__Text for analysis__:

#####

If you want to see God’s creative power at work in your life and ministry, you need to clear some space in your schedule. What can you automate or delegate to free up blocks of time so you can say “yes” to Spirit-guided study, discovery and dreaming?

When we learn that “yes” and “no” can coexist, we unlock powerful potential.

2. Say “no” when a program has run its course. Many ministries start out with great excitement and engagement from the church body, only to wane in fruitfulness and wear on the pastor.

When the natural life cycle of a program or process reaches the end and we’re left holding all the weight and responsibility, it’s time to say “no.” Sometimes, the most pastoral thing we can do is officiate the funeral for a dead ministry.

3. Say “no” when it’s time for others to say “yes.” Pastors are responsible for encouraging and releasing others into a place of maturity. Just as parents give their children increasing levels of responsibility, we must delegate and release responsibility to well-trained laity. This is not about a church family picking up the slack for a pastor; this is about a church being who God created it to be — many parts of one Body, working together.

The pastor represents one of God’s gifts to the church, but not the gift. We cannot, and should not, be doing everything. Likewise, the members of the local church cannot, and should not, be doing everything.

Perhaps God is calling you and your church into a season of saying “no.” How exciting! Remember, saying “no” is not the opposite of saying “yes.” Saying “no” is the key that opens the door to a better “yes.” Say “yes” to God-inspired creativity, a joyful ministry and life, and a fully utilized and empowered church.

#####

__Supplied data__:

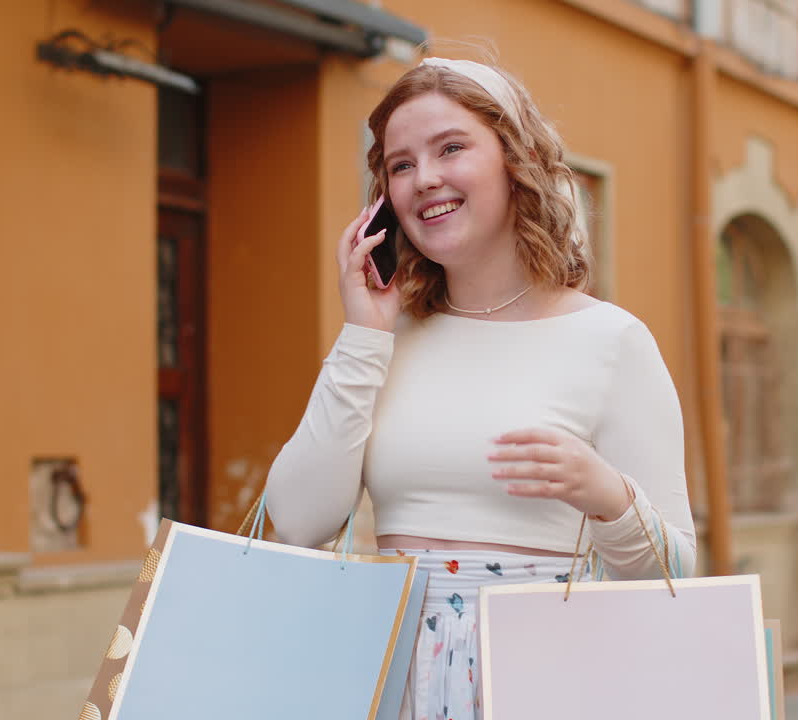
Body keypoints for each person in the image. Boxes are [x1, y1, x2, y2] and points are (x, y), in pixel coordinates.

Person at [264, 57, 696, 720]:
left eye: (452, 148)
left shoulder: (614, 342)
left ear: (515, 161)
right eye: (400, 165)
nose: (425, 179)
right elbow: (294, 524)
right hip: (400, 683)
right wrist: (363, 336)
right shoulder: (382, 339)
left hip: (553, 682)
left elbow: (675, 576)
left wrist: (604, 494)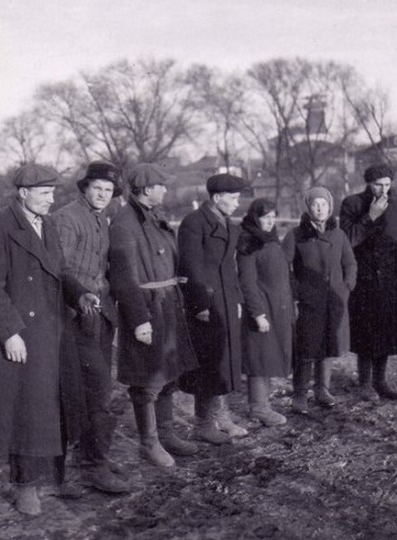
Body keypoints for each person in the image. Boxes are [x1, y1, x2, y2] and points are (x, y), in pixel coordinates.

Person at [0, 163, 98, 515]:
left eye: (53, 192)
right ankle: (25, 484)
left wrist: (80, 295)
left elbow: (60, 272)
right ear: (23, 193)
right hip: (23, 335)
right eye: (44, 193)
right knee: (27, 413)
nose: (51, 199)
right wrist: (9, 332)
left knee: (57, 405)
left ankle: (57, 478)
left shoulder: (48, 225)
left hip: (54, 331)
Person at [108, 163, 199, 468]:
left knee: (168, 373)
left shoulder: (154, 217)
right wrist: (138, 320)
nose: (165, 190)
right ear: (147, 190)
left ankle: (166, 433)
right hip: (148, 308)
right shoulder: (124, 223)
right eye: (161, 186)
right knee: (147, 381)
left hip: (167, 304)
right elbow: (123, 278)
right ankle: (149, 443)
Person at [52, 161, 129, 494]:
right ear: (84, 188)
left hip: (101, 314)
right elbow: (61, 270)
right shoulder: (68, 219)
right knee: (95, 391)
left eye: (108, 190)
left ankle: (92, 455)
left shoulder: (102, 219)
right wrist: (82, 297)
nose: (102, 194)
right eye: (97, 188)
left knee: (98, 391)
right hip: (77, 316)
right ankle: (91, 467)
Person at [177, 173, 249, 444]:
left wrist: (238, 298)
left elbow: (229, 266)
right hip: (206, 303)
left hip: (227, 300)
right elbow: (189, 267)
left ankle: (223, 417)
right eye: (233, 198)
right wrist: (199, 305)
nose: (237, 203)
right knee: (208, 363)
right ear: (217, 198)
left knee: (225, 360)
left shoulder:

#####

__Assignment 1__:
Summarize the piece on pastors saying "no" in two sentences.
__Assignment 2__:
Reproduce a passage from the piece on pastors saying "no" word for word. Begin at the words that have "When we learn" and stop after "a dead ministry.".

__Your solution 1__:
Pastors should say "no" when a program has run its course and when it is time for others to say "yes," releasing responsibility to well-trained laity so the church works as many parts of one Body. Saying "no" is not the opposite of saying "yes" but the key to a better "yes," clearing space for Spirit-guided study, discovery and dreaming.

__Your solution 2__:
When we learn that “yes” and “no” can coexist, we unlock powerful potential.

2. Say “no” when a program has run its course. Many ministries start out with great excitement and engagement from the church body, only to wane in fruitfulness and wear on the pastor.

When the natural life cycle of a program or process reaches the end and we’re left holding all the weight and responsibility, it’s time to say “no.” Sometimes, the most pastoral thing we can do is officiate the funeral for a dead ministry.